• **What this exercise asks**:
1. In the Apache Jena thread, besides determining the syntax from the file extension, what kind of files does RDFDataMgr.read also handle?
2. Quote the stretch of the Apache Jena thread from "I want to convert" through "use Apache Jena.".

• **Text passage**:
──────────
Search code examples
javardfjena

Auto-Detect File Extension with APACHE JENA


I want to convert any file extension to .ttl (TURTLE) and I need to use Apache Jena, I am aware of how it can be accomplished using RDFJ4 but the output isn't as accurate as it is using Jena. I want to know how I can auto-detect the extension or rather file type if I am not aware of the extension when reading a file from a directory. This is my code when I hardcode the file-name, it works, I just need help in auto detecting the file type. My code is as follows:

public class Converter {

public static void main(String[] args) throws FileNotFoundException {

    String fileName = "./abc.rdf";
    Model model = ModelFactory.createDefaultModel();

    //I know this is how it is done with RDF4J but I need to use Apache Jena.
/* RDFParser rdfParser = Rio.createParser(Rio.getWriterFormatForFileName(fileName).orElse(RDFFormat.RDFXML));
       RDFWriter rdfWriter = Rio.createWriter(RDFFormat.TURTLE,
               new FileOutputStream("./"+stripExtension(fileName)+".ttl"));*/

    InputStream is = FileManager.get().open(fileName);
    if (is != null) {
        model.read(is, null, "RDF/XML");
        model.write(new FileOutputStream("./converted.ttl"), "TURTLE");

    } else {
        System.err.println("cannot read " + fileName);
    }
  }
}

All help and advice will be highly appreciated.


Solution

  • There is functionality that handles reading from a file using the extension to determine the syntax:

    RDFDataMgr.read(model, fileName);
    

    It also handles compressed files e.g. "file.ttl.gz".

    There is a registry of languages:

    RDFLanguages.fileExtToLang(...)
    RDFLanguages.filenameToLang(...)
    

    For more control see RDFParser:

    RDFParser.create().
      source(FileName)
      ... many options including forcing the language ...
      .parse(model);
    

    https://jena.apache.org/documentation/io/rdf-input.html
──────────
• **Data provided**:

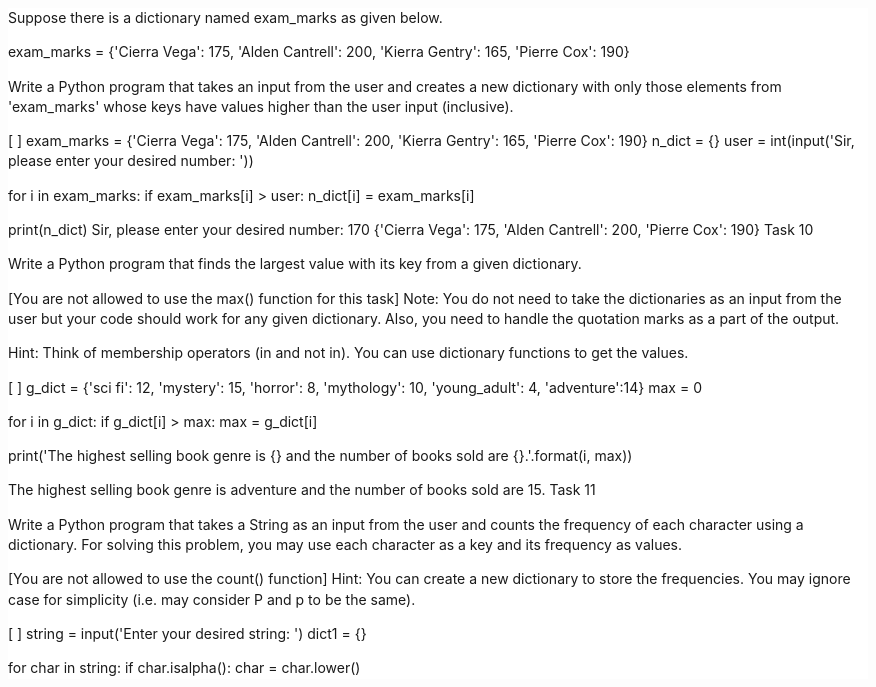Suppose there is a dictionary named exam_marks as given below.

exam_marks = {'Cierra Vega': 175, 'Alden Cantrell': 200, 'Kierra Gentry': 165, 'Pierre Cox': 190}

Write a Python program that takes an input from the user and creates a new dictionary with only those elements from 'exam_marks' whose keys have values higher than the user input (inclusive).

[ ]
exam_marks = {'Cierra Vega': 175, 'Alden Cantrell': 200, 'Kierra Gentry': 165, 'Pierre Cox': 190}
n_dict = {}
user = int(input('Sir, please enter your desired number: '))

for i in exam_marks:
  if exam_marks[i] > user:
    n_dict[i] = exam_marks[i]

print(n_dict)
Sir, please enter your desired number: 170
{'Cierra Vega': 175, 'Alden Cantrell': 200, 'Pierre Cox': 190}
Task 10

Write a Python program that finds the largest value with its key from a given dictionary.

[You are not allowed to use the max() function for this task]
Note: You do not need to take the dictionaries as an input from the user but your code should work for any given dictionary. Also, you need to handle the quotation marks as a part of the output.

Hint: Think of membership operators (in and not in). You can use dictionary functions to get the values.

[ ]
g_dict = {'sci fi': 12, 'mystery': 15, 'horror': 8, 'mythology': 10, 'young_adult': 4, 'adventure':14}
max = 0

for i in g_dict:
  if g_dict[i] > max:
    max = g_dict[i]

print('The highest selling book genre is {} and the number of books sold are {}.'.format(i, max))

The highest selling book genre is adventure and the number of books sold are 15.
Task 11

Write a Python program that takes a String as an input from the user and counts the frequency of each character using a dictionary. For solving this problem, you may use each character as a key and its frequency as values.

[You are not allowed to use the count() function]
Hint: You can create a new dictionary to store the frequencies. You may ignore case for simplicity (i.e. may consider P and p to be the same).

[ ]
string = input('Enter your desired string: ')
dict1 = {}

for char in string:
  if char.isalpha():
    char = char.lower()
    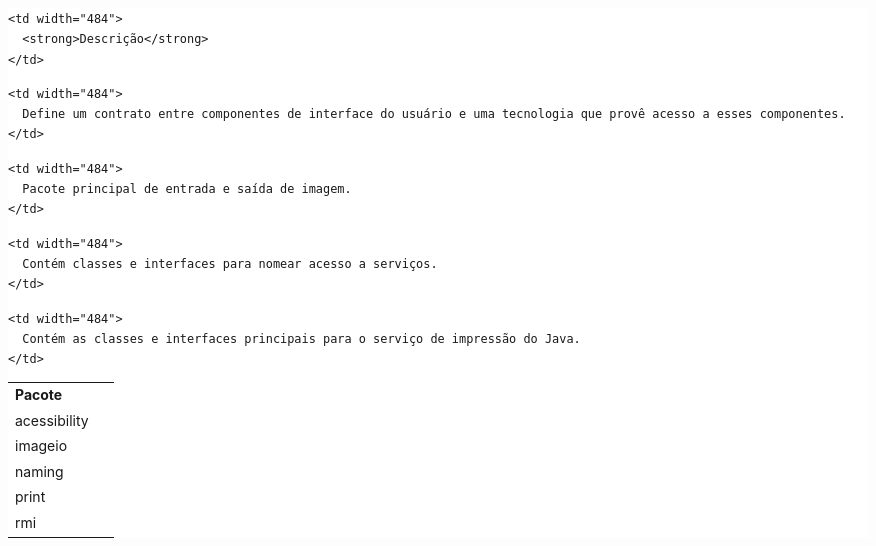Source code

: <table>
  <tr>
    <td width="92">
      <strong>Pacote</strong>
    </td>
    
    <td width="484">
      <strong>Descrição</strong>
    </td>
  </tr>
  
  <tr>
    <td width="92">
      acessibility
    </td>
    
    <td width="484">
      Define um contrato entre componentes de interface do usuário e uma tecnologia que provê acesso a esses componentes.
    </td>
  </tr>
  
  <tr>
    <td width="92">
      imageio
    </td>
    
    <td width="484">
      Pacote principal de entrada e saída de imagem.
    </td>
  </tr>
  
  <tr>
    <td width="92">
      naming
    </td>
    
    <td width="484">
      Contém classes e interfaces para nomear acesso a serviços.
    </td>
  </tr>
  
  <tr>
    <td width="92">
      print
    </td>
    
    <td width="484">
      Contém as classes e interfaces principais para o serviço de impressão do Java.
    </td>
  </tr>
  
  <tr>
    <td width="92">
      rmi
    </td>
──────────
• **Expected responses**:
1. Compressed files, such as "file.ttl.gz".

2.
I want to convert any file extension to .ttl (TURTLE) and I need to use Apache Jena, I am aware of how it can be accomplished using RDFJ4 but the output isn't as accurate as it is using Jena. I want to know how I can auto-detect the extension or rather file type if I am not aware of the extension when reading a file from a directory. This is my code when I hardcode the file-name, it works, I just need help in auto detecting the file type. My code is as follows:

public class Converter {

public static void main(String[] args) throws FileNotFoundException {

    String fileName = "./abc.rdf";
    Model model = ModelFactory.createDefaultModel();

    //I know this is how it is done with RDF4J but I need to use Apache Jena.